The Rams invested heavily in their player-personnel department. In fact, they were trailblazers in that area. Art Rooney’s Steelers, on the other hand, were more of a mom-and-pop operation, though Parker was trying to change that. Buddy, who merely wanted to turn around a habitually losing franchise as quickly as possible, had no misgivings about the extreme lengths he was going to. “There is no adverse effect on the public,” he said, “– as long as we win.”
And the thing is, Parker was making progress. His second Steelers team, in 1958, had gone 7-4-1 — the second-best record in franchise history. As for the Rams, their draft-driven rebuild was nearly complete. Or so they thought. They’d finished a game out of first in the Western Conference in ’58 and, with all the high picks in ’59, were determined to overtake the title-winning Colts.
Anyway, here’s how it all unfolded, how the Rams wound up with 12 selections in the first seven rounds and the Steelers with none:
● 1 (9) — Own pick. Drafted: T-DT Paul Dickson.
● 2 (20) — Own pick. Drafted: HB Don Brown.
● 3 (31) — Own pick. Drafted: FB Larry Hickman.
● 4 (43) — Own pick. Drafted: FB Blanche Martin.
● 4 (44) — From the Bears for DB Jesse Whittenton and WR Bob Carey. The Rams were supposed to get OT Kline Gilbert, but he decided to retire. So they settled for a fourth-rounder (which would be a mid-second-rounder now). Drafted: LB John Tracey.
● 5 (56) — Own pick. Drafted: E John Lands.
● 6 (69) — Own pick. Drafted: C Dave Painter.
● 7 (80) — Own pick. Drafted: DB Eddie Meador.
7 (79) — To the Redskins for LB Ralph Felton. Redskins drafted: QB Mitch Ogiego.
(Note: If a player doesn’t have any stats to click on, it’s because he never played in the NFL or AFL.)

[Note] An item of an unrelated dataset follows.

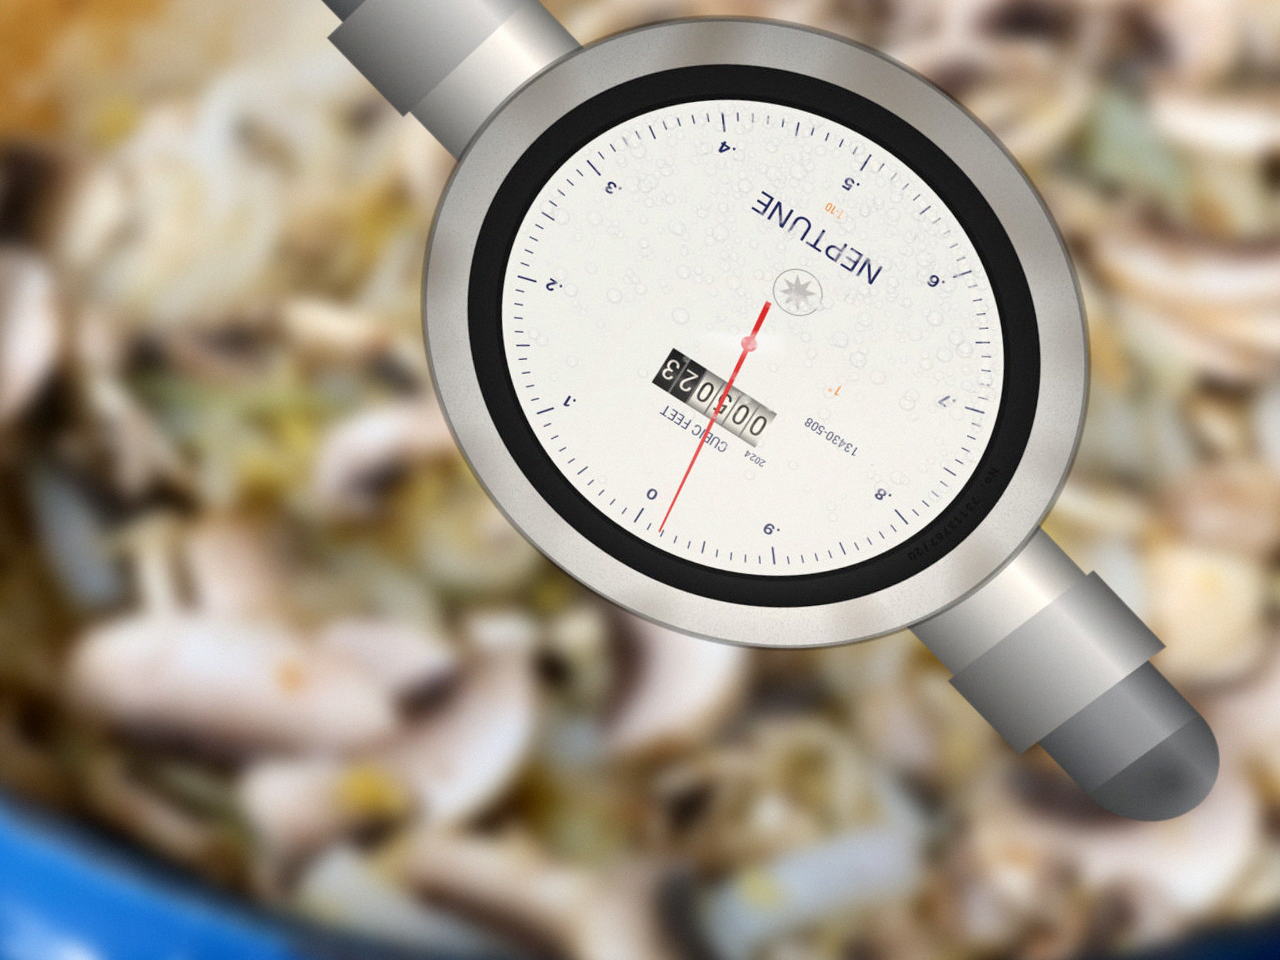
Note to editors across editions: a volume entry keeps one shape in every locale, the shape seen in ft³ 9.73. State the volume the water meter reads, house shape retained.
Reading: ft³ 5022.98
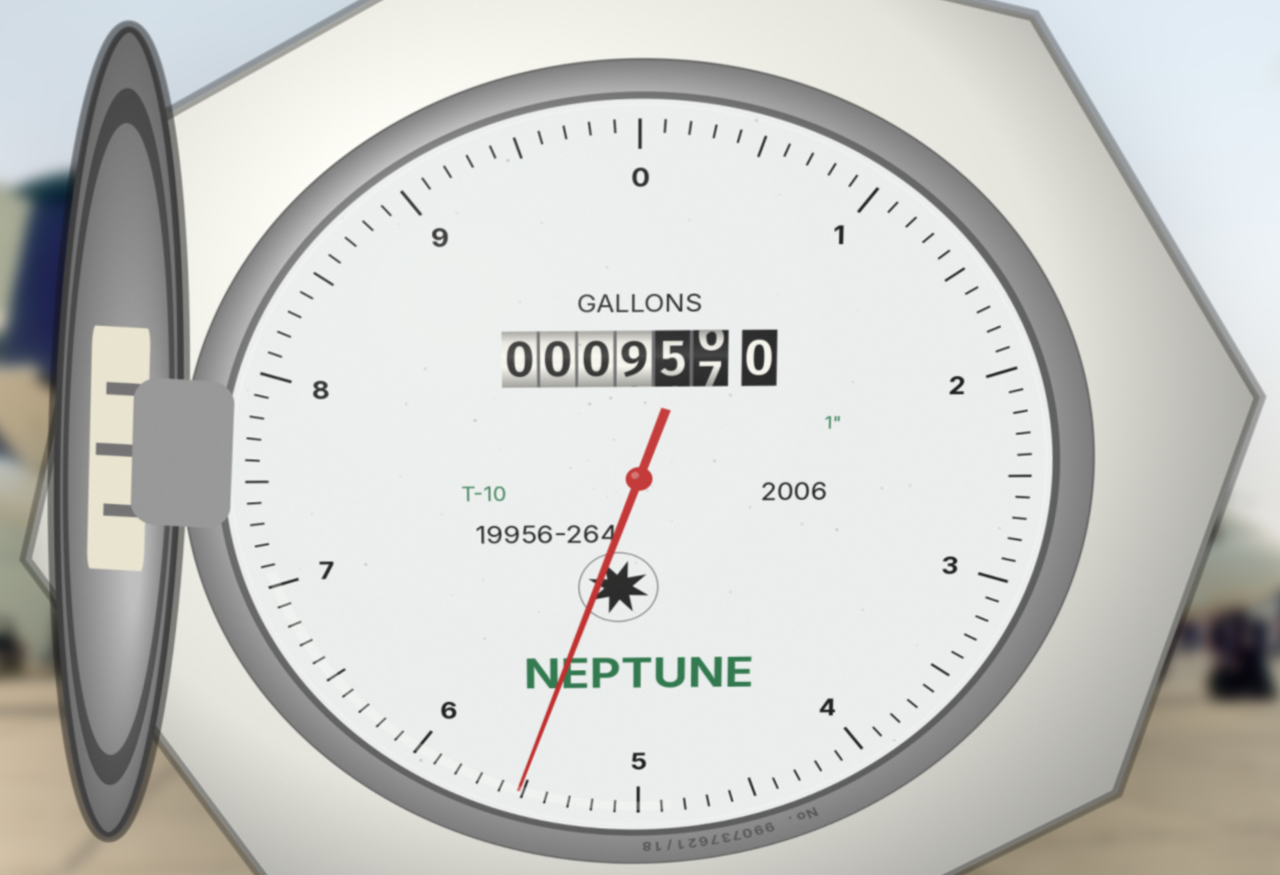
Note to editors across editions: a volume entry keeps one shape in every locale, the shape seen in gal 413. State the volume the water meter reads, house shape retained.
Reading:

Layne, Orr and Tracy were terrific additions to the Steelers offense. The Rams’ biggest “hits” in the draft were Bass, a two-time 1,000-yard rusher (and three-time Pro Bowler), and Meador, who intercepted 46 passes (and went to six Pro Bowls). What’s more, two months later, Rozelle had enough of a surplus to swap nine players for Ollie Matson, the Cardinals’ Hall of Fame back. Brown (20th pick), Hickman (31) and Tracey (44) were included in the deal.
But the Steelers and Rams both went backward in ’59 — Pittsburgh to 6-5-1, L.A. to a ghastly 2-10 (which cost coach Sid Gillman his job). Not long after that, Rozelle was running the league from the commissioner’s office in New York, and Parker was busily trading away even more draft picks. In 1960 he had only two selections in the first six rounds.
It’s one of the more fascinating aspects of the early NFL: the extremes. There simply wasn’t the parity that exists today — not nearly. Some franchises had money to spend, some had a lot less money to spend. The difference between the best teams and the worst teams was often much greater. And, of course, one club could make 12 draft picks before another club could make even one. Strange, but true.